30 Kasım 2011 Çarşamba

Nasıl Anlıyoruz


Zayıf iradeli olduğumu biliyordum. Fakat bu kadarına da pes diyorum. Gündemi yaratıp insanları peşime düşüreceğime, ben onların yarattığı gündem içinde boğuşuyorum. Kaldı ki, ne gündem yaratmak derdim var benim, ne de insanları peşimden koşturmak. İsteğim şudur, bırakın kendi halimde, düşüncelerimle baş başa.. Olmuyor. Kahrolası politik kargaşa alıyor götürüyor herkes gibi beni de birlikte. Çıkamıyorum bir türlü, sıyrılamıyorum. “Kör kuyularda” çırpınanlar misali.

Düşünüyorum da, acaba kendi halinde kalmak isteyenleri o halde bırakmamak gibi bir politika izleyenlerde olabilir mi? komplo teorilerine meraklıyızdır. Buda onlardan birisi. Olabilir ne demek. Taa gerçeğin kendisidir bu. Çocukların eline verilen oyuncaklar gibi, oyuna daldı mı çocuk.. Tamamdır. Ne geleceği düşünür, ne açlığı. Varsa yoksa oyun.
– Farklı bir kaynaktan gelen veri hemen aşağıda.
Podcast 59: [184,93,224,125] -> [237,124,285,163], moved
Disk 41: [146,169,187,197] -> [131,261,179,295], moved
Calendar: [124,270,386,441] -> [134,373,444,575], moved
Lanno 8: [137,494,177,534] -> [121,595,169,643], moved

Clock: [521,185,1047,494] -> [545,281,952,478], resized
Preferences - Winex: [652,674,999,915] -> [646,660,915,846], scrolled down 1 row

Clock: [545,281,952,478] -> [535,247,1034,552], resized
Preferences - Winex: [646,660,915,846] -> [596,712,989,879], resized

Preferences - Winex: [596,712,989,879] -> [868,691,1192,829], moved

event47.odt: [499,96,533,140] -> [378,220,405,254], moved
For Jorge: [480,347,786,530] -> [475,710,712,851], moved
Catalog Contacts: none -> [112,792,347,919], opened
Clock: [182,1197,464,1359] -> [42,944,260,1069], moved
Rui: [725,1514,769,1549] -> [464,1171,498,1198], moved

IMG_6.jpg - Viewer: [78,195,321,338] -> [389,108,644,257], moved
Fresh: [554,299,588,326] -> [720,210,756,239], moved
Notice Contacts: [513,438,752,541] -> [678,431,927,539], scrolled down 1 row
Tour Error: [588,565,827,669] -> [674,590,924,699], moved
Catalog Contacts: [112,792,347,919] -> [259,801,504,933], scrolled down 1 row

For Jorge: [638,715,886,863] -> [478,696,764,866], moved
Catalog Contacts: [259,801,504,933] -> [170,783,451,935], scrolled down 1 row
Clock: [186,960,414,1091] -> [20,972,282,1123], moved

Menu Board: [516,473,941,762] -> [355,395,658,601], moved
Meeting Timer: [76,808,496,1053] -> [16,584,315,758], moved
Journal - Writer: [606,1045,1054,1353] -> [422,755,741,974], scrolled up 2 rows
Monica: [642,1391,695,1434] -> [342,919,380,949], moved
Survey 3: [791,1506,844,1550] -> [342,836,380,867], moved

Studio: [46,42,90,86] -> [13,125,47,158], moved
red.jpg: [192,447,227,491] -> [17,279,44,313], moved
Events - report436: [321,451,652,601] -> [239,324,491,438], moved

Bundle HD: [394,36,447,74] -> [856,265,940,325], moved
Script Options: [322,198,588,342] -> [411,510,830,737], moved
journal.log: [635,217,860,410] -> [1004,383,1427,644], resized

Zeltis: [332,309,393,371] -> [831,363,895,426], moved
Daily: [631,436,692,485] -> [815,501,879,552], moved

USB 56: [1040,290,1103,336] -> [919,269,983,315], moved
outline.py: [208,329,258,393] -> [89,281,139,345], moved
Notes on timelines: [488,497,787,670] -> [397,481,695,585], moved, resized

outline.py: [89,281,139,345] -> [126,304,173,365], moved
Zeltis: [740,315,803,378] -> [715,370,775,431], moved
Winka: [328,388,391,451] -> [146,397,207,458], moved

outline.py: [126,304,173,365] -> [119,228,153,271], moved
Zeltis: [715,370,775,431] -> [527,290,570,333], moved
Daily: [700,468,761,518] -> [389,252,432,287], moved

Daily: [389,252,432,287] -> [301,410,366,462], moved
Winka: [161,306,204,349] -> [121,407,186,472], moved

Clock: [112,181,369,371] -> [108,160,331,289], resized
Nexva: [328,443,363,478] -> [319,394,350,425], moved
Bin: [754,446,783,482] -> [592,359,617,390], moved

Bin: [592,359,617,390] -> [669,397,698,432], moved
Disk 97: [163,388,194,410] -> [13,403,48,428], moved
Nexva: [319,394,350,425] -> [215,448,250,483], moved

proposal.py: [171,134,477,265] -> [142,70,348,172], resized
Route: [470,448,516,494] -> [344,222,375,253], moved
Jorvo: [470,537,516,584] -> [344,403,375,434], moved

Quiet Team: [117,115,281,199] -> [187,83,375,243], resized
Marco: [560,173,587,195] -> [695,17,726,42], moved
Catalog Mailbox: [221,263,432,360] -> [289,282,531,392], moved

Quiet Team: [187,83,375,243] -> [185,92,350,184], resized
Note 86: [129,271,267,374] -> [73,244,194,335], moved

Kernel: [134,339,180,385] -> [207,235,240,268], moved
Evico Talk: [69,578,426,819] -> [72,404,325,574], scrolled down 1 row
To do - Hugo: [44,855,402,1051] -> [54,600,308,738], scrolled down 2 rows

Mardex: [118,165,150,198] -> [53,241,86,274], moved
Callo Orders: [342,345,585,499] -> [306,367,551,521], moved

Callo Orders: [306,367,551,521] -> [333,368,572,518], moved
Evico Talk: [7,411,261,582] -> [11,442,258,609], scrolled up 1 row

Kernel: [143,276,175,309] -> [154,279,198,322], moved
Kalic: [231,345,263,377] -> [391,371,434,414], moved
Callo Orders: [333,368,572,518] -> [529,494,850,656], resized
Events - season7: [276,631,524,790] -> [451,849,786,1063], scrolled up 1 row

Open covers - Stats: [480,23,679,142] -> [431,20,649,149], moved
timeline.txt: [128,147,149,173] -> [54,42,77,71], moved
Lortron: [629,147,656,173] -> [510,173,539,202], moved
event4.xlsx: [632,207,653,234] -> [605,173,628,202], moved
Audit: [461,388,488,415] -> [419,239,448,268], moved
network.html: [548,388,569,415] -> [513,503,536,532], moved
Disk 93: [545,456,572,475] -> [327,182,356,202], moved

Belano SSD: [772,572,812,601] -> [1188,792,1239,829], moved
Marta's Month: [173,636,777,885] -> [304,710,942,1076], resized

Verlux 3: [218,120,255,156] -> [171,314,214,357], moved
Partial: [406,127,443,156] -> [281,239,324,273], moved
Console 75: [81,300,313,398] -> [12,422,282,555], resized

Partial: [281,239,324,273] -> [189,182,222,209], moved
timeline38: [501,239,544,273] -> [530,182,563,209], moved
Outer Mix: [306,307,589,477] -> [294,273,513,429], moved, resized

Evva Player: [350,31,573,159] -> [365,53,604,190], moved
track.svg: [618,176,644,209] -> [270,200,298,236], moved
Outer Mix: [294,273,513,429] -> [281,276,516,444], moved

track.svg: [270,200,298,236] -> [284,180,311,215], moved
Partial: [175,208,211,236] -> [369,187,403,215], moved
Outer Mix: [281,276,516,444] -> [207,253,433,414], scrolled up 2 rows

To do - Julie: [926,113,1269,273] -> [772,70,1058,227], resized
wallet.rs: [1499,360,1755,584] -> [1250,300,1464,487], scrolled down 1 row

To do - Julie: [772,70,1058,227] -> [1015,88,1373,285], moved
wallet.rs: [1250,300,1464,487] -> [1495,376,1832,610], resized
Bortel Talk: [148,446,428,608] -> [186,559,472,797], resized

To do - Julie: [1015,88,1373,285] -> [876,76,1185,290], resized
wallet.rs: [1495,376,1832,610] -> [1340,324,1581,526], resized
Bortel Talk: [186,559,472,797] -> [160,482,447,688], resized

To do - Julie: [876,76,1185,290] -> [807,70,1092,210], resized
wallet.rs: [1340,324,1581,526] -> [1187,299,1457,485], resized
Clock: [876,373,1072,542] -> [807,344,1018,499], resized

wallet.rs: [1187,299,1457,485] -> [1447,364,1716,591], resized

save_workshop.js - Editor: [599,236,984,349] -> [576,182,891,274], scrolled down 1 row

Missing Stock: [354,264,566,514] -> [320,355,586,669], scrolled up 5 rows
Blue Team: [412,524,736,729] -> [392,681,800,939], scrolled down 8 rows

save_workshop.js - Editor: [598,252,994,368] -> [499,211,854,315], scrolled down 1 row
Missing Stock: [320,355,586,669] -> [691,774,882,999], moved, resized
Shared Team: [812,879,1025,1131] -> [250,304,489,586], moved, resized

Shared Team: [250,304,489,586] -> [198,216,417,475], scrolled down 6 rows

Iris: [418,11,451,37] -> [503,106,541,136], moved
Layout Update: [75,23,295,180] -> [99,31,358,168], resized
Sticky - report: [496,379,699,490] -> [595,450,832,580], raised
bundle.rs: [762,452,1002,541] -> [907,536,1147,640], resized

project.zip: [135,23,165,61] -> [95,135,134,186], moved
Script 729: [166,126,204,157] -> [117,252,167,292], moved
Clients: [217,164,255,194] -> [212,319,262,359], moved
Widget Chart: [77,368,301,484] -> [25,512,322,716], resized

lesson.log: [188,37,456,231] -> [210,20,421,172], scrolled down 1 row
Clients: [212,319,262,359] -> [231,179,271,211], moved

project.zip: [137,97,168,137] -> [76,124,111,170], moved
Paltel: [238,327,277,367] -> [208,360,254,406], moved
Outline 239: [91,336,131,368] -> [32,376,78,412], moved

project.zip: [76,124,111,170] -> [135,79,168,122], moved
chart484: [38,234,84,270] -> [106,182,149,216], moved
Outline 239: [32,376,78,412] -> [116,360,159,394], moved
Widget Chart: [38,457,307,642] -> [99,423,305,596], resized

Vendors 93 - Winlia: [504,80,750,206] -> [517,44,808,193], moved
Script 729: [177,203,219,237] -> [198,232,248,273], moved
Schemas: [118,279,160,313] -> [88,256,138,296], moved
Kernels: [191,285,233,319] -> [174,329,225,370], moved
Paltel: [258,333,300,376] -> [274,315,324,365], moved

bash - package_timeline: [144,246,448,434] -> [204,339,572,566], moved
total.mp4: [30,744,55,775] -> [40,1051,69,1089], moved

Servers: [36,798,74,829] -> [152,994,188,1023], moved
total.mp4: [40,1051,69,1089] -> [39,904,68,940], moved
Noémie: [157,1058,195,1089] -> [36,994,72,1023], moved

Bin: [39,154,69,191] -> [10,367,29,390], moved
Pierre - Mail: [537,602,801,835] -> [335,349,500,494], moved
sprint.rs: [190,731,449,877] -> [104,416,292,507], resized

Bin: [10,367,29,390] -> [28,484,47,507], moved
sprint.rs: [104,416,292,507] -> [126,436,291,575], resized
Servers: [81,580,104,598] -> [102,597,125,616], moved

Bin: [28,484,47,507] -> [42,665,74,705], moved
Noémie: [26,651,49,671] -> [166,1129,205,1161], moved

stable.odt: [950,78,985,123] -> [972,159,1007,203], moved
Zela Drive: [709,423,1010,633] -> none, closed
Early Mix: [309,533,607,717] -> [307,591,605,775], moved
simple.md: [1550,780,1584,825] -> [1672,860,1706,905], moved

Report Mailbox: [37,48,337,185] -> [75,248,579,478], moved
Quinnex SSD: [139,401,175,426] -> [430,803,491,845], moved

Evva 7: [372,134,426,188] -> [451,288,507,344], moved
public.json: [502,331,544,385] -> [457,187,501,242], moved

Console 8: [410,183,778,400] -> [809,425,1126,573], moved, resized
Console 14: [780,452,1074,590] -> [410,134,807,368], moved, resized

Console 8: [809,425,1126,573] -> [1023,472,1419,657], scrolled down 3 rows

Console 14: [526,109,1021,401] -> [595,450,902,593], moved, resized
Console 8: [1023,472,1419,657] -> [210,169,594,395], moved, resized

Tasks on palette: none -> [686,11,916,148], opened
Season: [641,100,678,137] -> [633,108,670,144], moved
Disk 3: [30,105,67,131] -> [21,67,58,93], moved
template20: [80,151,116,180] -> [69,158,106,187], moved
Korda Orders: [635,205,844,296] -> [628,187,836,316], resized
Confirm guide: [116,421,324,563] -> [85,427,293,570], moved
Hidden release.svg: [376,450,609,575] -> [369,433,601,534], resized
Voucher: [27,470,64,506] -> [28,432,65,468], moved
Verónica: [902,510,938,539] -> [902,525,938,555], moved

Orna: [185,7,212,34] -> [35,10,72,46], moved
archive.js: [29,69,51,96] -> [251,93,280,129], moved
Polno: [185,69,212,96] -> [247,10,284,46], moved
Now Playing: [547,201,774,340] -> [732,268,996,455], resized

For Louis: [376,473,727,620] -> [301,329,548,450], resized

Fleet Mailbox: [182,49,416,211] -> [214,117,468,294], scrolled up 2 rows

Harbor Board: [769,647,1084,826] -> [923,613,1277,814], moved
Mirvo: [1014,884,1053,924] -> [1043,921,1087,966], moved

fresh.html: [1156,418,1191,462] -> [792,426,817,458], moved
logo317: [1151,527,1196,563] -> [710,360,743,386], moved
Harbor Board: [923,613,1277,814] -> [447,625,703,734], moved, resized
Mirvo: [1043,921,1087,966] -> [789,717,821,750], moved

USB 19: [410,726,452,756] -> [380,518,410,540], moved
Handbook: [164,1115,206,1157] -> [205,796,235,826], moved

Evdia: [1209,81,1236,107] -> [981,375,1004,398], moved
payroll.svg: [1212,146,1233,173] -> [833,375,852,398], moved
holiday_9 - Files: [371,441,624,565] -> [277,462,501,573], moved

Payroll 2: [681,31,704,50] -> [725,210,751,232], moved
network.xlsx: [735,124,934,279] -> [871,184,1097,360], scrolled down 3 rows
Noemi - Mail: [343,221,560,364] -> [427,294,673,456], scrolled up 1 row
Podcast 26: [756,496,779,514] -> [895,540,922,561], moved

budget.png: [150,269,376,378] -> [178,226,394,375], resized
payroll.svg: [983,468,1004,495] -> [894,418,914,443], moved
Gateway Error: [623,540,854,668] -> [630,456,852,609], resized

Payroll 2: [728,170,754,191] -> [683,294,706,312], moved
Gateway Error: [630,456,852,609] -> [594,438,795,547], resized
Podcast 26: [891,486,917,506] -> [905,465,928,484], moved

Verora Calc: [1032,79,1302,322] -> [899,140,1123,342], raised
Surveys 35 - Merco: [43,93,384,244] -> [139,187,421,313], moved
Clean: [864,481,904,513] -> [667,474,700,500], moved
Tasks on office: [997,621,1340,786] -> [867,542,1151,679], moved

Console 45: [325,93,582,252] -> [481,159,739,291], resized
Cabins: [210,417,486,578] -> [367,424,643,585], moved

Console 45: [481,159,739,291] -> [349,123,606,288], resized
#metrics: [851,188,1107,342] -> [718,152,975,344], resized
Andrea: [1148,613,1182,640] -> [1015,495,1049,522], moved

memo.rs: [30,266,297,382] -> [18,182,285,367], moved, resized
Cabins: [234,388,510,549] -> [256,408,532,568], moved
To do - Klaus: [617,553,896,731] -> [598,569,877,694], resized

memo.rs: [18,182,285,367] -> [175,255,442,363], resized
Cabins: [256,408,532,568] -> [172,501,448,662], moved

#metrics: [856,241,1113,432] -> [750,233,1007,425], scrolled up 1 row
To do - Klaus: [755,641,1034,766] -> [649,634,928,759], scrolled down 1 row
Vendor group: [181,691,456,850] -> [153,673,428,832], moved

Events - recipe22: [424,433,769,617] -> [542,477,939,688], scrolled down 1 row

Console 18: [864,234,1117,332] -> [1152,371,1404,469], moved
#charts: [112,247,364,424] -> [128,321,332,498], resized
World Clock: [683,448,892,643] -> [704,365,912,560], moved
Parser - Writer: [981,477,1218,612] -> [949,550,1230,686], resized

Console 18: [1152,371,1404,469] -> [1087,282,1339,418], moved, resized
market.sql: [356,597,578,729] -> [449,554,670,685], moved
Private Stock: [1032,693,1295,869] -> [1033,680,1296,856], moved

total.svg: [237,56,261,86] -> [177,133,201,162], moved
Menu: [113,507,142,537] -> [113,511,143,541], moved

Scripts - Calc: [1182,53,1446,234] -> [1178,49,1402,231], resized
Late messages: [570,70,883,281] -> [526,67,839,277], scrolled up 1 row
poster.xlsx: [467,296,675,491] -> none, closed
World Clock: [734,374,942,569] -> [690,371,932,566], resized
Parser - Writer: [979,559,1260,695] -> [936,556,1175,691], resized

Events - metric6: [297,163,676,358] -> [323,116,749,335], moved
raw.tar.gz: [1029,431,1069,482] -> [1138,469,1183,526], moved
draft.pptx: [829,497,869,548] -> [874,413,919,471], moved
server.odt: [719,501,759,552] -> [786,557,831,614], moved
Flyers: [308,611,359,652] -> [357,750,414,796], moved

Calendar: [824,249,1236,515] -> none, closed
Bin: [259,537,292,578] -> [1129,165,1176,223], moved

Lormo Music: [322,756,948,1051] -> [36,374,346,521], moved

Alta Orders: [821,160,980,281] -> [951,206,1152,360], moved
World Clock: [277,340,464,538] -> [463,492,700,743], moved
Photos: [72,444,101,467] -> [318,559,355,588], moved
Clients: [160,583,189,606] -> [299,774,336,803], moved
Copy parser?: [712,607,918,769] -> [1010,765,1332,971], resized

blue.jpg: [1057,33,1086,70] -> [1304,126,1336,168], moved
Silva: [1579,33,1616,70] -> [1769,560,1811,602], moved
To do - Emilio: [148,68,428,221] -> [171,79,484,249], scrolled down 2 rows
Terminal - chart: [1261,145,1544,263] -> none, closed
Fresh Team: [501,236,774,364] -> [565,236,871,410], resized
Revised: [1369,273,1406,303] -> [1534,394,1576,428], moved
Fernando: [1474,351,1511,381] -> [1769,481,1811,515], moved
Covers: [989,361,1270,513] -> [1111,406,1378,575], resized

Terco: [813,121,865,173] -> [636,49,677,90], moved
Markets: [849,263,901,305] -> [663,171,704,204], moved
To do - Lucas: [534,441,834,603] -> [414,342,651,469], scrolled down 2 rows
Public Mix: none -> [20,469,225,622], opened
Adanmış bir vicdandan şu tespitleri okuyalım:

“Demokratikleştirme projesi; hedef devletlerin halkını kendi vatandaşı yapmadan ona hükmedebilmenin ve onu hem demokratik devletin uzağında tutup hem de demokratik devletin bağımlısı kılmanın adıdır. İslâm coğrafyasına dönük olarak sürdürülen bu politik faaliyetin yerli ortağı, aşırı temayüllere içkin İslâm anlayışlarıdır.” (*)

Algı yönetimi, tam da anlatmak istediğim buydu. Algı yönetiminde, sizin okuduğunuz, duyduğunuz değil, yöneticinin vermek istediği mesajı duymanız, anlamanızdır istenen. Amaç budur. Başarabiliyorlar mı? hem de nasıl.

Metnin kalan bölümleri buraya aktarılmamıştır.